Task – Search the listing below for the word "lists" and copy each line that holds it.
Data in this exercise: Begin
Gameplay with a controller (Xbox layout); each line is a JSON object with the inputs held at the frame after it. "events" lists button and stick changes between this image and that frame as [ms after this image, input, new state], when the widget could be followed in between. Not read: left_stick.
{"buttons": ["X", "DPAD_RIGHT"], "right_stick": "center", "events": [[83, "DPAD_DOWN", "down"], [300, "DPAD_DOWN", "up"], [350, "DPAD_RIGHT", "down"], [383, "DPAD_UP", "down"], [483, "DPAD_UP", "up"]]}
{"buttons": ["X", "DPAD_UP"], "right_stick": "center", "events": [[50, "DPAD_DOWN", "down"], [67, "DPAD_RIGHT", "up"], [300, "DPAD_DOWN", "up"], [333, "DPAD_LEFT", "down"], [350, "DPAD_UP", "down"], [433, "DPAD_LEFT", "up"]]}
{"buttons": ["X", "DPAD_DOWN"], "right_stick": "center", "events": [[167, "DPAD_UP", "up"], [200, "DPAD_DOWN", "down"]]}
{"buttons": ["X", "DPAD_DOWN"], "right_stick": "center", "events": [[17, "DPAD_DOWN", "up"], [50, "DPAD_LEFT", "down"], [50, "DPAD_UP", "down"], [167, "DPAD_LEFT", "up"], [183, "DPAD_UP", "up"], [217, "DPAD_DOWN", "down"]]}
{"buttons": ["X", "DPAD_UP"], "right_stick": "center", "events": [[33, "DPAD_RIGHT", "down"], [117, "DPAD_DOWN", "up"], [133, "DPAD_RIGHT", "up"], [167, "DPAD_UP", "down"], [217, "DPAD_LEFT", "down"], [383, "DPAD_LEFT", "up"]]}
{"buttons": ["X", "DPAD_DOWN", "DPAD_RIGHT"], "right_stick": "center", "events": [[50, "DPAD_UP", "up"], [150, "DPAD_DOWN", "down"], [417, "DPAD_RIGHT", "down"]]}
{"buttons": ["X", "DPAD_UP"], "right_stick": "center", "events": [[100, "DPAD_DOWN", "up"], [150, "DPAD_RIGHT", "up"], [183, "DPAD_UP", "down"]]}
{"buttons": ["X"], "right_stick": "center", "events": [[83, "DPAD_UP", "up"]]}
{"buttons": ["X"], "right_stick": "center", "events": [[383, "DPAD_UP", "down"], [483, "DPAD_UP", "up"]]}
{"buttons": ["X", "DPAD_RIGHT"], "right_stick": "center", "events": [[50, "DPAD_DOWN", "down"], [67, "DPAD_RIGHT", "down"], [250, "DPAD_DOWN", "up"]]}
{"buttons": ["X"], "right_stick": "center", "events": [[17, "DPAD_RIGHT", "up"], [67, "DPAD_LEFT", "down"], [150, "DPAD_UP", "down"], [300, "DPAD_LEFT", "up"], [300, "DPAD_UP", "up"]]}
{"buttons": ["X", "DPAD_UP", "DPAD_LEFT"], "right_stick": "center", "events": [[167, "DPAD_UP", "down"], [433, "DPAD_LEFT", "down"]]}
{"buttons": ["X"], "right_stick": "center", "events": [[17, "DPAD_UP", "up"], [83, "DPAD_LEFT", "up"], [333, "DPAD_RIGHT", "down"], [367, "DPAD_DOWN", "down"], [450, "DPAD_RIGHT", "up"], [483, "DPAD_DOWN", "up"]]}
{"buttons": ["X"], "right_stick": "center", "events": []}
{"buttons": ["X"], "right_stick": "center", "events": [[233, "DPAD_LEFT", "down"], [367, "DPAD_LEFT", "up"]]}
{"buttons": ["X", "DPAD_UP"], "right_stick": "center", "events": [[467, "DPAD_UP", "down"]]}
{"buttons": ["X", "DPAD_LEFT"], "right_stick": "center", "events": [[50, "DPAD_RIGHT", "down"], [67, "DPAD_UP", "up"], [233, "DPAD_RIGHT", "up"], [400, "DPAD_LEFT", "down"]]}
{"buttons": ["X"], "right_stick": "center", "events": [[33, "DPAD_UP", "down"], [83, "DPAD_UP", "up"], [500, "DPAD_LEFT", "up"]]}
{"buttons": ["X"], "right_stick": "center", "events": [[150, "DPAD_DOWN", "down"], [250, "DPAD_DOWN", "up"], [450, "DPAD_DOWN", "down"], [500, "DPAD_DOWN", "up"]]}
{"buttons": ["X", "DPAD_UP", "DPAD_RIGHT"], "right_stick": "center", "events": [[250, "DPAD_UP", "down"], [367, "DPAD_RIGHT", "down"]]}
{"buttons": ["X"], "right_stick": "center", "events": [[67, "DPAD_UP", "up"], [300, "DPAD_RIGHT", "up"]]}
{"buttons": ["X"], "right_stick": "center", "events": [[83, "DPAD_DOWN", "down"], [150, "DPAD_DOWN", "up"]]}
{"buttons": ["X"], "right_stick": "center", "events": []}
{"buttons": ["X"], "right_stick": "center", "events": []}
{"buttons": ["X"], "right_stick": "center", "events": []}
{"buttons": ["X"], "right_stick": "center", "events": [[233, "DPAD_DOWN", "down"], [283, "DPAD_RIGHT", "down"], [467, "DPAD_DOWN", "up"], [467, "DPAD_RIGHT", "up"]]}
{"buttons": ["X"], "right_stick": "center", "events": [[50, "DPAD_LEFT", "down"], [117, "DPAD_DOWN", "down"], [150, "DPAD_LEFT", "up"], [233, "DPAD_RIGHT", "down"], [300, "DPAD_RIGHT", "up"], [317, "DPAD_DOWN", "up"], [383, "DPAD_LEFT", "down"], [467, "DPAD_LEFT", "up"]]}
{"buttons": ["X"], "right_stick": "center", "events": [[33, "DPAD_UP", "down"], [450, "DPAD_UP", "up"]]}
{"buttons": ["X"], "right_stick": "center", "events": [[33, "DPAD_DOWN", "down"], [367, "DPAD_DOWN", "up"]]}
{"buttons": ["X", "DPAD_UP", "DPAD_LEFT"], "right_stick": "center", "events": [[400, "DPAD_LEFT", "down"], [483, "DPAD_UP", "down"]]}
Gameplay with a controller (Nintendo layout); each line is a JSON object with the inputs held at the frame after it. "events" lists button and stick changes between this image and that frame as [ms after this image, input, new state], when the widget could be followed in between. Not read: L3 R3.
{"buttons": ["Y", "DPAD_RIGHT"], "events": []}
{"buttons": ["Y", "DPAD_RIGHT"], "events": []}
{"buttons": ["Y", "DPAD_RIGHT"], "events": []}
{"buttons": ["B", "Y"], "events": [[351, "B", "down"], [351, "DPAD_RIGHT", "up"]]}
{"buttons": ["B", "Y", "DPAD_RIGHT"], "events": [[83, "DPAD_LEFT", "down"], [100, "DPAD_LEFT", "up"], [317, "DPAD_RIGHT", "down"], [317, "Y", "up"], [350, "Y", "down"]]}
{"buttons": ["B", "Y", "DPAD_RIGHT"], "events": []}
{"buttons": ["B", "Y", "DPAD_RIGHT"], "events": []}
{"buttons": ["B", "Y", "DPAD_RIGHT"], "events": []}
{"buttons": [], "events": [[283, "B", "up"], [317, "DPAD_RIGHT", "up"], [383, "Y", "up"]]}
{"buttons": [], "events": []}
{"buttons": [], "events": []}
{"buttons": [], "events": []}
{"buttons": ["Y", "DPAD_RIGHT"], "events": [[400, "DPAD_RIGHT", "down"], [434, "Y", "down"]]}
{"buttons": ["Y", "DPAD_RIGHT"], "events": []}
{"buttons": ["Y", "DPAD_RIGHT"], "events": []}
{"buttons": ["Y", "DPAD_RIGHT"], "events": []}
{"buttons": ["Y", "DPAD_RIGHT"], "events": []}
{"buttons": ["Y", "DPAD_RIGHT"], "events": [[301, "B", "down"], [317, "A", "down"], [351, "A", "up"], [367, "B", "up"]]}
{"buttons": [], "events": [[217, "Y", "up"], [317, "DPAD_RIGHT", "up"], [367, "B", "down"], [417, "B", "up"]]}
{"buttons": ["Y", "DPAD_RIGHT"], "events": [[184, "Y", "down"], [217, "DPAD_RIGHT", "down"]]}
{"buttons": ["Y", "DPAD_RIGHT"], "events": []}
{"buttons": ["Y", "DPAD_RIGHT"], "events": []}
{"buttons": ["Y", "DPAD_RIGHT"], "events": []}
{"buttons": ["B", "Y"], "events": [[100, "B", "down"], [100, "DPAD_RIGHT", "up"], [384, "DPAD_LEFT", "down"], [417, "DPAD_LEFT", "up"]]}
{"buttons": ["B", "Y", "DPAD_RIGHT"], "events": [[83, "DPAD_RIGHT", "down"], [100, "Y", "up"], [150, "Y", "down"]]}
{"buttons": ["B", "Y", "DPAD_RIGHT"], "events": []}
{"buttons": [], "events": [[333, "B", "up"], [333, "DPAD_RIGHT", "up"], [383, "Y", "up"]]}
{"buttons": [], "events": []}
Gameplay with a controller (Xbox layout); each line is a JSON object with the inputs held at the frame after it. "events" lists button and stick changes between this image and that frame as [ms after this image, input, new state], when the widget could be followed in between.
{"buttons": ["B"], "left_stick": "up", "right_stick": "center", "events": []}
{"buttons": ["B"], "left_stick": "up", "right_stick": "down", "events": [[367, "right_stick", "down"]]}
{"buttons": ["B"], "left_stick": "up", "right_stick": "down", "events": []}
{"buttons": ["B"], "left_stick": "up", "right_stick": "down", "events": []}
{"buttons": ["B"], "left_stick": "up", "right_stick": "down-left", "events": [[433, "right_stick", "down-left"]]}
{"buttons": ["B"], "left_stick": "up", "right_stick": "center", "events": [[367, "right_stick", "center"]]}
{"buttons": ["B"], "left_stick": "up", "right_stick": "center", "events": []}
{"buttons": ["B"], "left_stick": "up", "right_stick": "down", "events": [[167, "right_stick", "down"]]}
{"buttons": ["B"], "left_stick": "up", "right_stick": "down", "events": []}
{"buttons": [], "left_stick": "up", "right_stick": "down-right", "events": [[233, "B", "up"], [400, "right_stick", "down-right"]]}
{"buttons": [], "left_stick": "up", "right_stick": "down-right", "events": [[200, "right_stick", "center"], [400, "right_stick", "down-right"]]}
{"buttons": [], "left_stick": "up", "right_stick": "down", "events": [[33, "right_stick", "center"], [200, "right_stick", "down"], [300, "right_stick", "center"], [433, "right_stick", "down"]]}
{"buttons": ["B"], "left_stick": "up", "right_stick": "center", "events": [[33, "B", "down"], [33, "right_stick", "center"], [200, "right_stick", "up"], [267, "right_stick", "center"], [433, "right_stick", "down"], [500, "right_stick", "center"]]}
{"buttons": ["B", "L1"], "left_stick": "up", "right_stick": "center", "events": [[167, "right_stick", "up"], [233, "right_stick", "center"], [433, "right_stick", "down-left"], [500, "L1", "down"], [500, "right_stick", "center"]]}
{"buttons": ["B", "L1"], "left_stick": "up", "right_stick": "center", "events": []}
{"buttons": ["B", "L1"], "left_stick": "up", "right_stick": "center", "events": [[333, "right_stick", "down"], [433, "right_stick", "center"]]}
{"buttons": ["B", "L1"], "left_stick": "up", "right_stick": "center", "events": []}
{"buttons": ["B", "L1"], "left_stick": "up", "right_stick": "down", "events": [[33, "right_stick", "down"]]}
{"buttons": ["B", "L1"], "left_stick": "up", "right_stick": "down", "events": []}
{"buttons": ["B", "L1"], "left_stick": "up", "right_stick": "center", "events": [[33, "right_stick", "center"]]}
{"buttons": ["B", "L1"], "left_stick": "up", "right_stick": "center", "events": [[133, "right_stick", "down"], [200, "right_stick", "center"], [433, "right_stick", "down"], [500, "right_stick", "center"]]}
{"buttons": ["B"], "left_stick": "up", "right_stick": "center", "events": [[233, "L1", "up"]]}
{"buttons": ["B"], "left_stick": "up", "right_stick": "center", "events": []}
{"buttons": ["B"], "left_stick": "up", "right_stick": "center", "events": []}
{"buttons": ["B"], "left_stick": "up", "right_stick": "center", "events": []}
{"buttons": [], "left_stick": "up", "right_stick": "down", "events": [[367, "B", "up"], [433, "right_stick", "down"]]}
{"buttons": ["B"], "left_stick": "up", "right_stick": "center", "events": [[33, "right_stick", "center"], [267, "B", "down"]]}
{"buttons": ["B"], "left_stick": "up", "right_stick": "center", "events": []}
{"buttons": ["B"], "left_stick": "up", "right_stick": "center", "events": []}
Data in this exercise: End
Task solution –
Gameplay with a controller (Xbox layout); each line is a JSON object with the inputs held at the frame after it. "events" lists button and stick changes between this image and that frame as [ms after this image, input, new state], when the widget could be followed in between. Not read: left_stick.
Gameplay with a controller (Nintendo layout); each line is a JSON object with the inputs held at the frame after it. "events" lists button and stick changes between this image and that frame as [ms after this image, input, new state], when the widget could be followed in between. Not read: L3 R3.
Gameplay with a controller (Xbox layout); each line is a JSON object with the inputs held at the frame after it. "events" lists button and stick changes between this image and that frame as [ms after this image, input, new state], when the widget could be followed in between.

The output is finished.